Our storm & zookeeper cluster has reached a scaling limit, on the
zookeeper we retain storm state, kafka commit offsets and trident
transaction state. Our hardware is no joke (RAIDed 6 disks with 512mb
cache). The reason I say it's reached scaling limit is because a few
users have reported trying to deploy a topology, only to see the
workers continually die and restart with executor not alive in Nimbus
logs. Additionally, recently when a user deployed a topology with 140
workers, not only did his topology enter into continuous workers death
& restart, but at the same moment, half of production also went into
this state and never recovered until I manually deactivated a bunch of
production. So this person's topology caused previously stable workers
to get executor not alive exceptions.

We have a dedicated zookeeper SRE who says zkget, and zk list
children, and the heartbeats of zookeeper ephemeral nodes are
relatively very cheap operations, but zk create and set are expensive
since they require quorum, and he's never seen a zookeeper cluster
with so many quorum operations at any company he's worked at in the
past. The rate of quorum ops tends to be at around 1.5k/s sustained
rate. If you do the math, starting with the fact we have 1.2k workers,
and that our workers are configured for 1 heartbeat a second, that
implies 1.2k/s zksets per second which is 80% of the total number of
quorum operations we're measuring via zookeeper metrics. Comparing our
empirical throughput to this benchmark
http://zookeeper.apache.org/doc/r3.1.2/zookeeperOver.html our real
world results are not quite as good as what's claimed here, but in the
same order of magnitude, storm also uses much larger zknode payload
approaching 1mb in some cases. We need a way to scale to AT LEAST 10k
workers, preferably 100k workers. So what are the solutions here?

## Items
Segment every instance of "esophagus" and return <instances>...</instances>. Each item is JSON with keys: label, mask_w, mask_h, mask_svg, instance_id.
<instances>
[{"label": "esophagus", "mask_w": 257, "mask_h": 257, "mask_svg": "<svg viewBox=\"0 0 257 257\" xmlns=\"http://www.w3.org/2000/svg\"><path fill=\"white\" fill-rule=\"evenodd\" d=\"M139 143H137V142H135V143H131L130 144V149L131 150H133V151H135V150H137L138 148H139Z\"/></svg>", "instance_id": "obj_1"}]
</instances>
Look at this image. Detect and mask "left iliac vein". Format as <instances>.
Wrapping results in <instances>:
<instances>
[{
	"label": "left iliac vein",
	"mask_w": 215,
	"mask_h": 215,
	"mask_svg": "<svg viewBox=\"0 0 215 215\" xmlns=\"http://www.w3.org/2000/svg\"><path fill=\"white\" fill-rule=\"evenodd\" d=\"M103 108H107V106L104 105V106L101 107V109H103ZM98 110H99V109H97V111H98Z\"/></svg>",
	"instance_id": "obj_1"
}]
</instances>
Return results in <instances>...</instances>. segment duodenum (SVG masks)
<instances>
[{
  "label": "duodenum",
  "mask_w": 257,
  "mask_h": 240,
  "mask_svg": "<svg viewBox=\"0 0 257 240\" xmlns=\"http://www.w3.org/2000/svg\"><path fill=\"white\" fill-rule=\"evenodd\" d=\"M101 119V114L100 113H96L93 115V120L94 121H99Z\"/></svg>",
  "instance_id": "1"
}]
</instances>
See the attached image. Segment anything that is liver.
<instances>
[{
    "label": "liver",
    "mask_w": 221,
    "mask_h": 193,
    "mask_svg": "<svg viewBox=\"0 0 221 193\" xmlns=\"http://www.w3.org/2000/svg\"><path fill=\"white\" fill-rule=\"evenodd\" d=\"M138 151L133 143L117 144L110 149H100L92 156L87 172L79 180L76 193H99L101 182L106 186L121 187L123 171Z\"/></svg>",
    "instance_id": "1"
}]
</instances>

## Job
In the cluster scaling text, rename "topology" to "job" in the part starting at "Our storm &" and ending at "not alive exceptions.". Give that part again with the change made. The records have no connection to the text.

## Exercise answer
Our storm & zookeeper cluster has reached a scaling limit, on the
zookeeper we retain storm state, kafka commit offsets and trident
transaction state. Our hardware is no joke (RAIDed 6 disks with 512mb
cache). The reason I say it's reached scaling limit is because a few
users have reported trying to deploy a job, only to see the
workers continually die and restart with executor not alive in Nimbus
logs. Additionally, recently when a user deployed a job with 140
workers, not only did his job enter into continuous workers death
& restart, but at the same moment, half of production also went into
this state and never recovered until I manually deactivated a bunch of
production. So this person's job caused previously stable workers
to get executor not alive exceptions.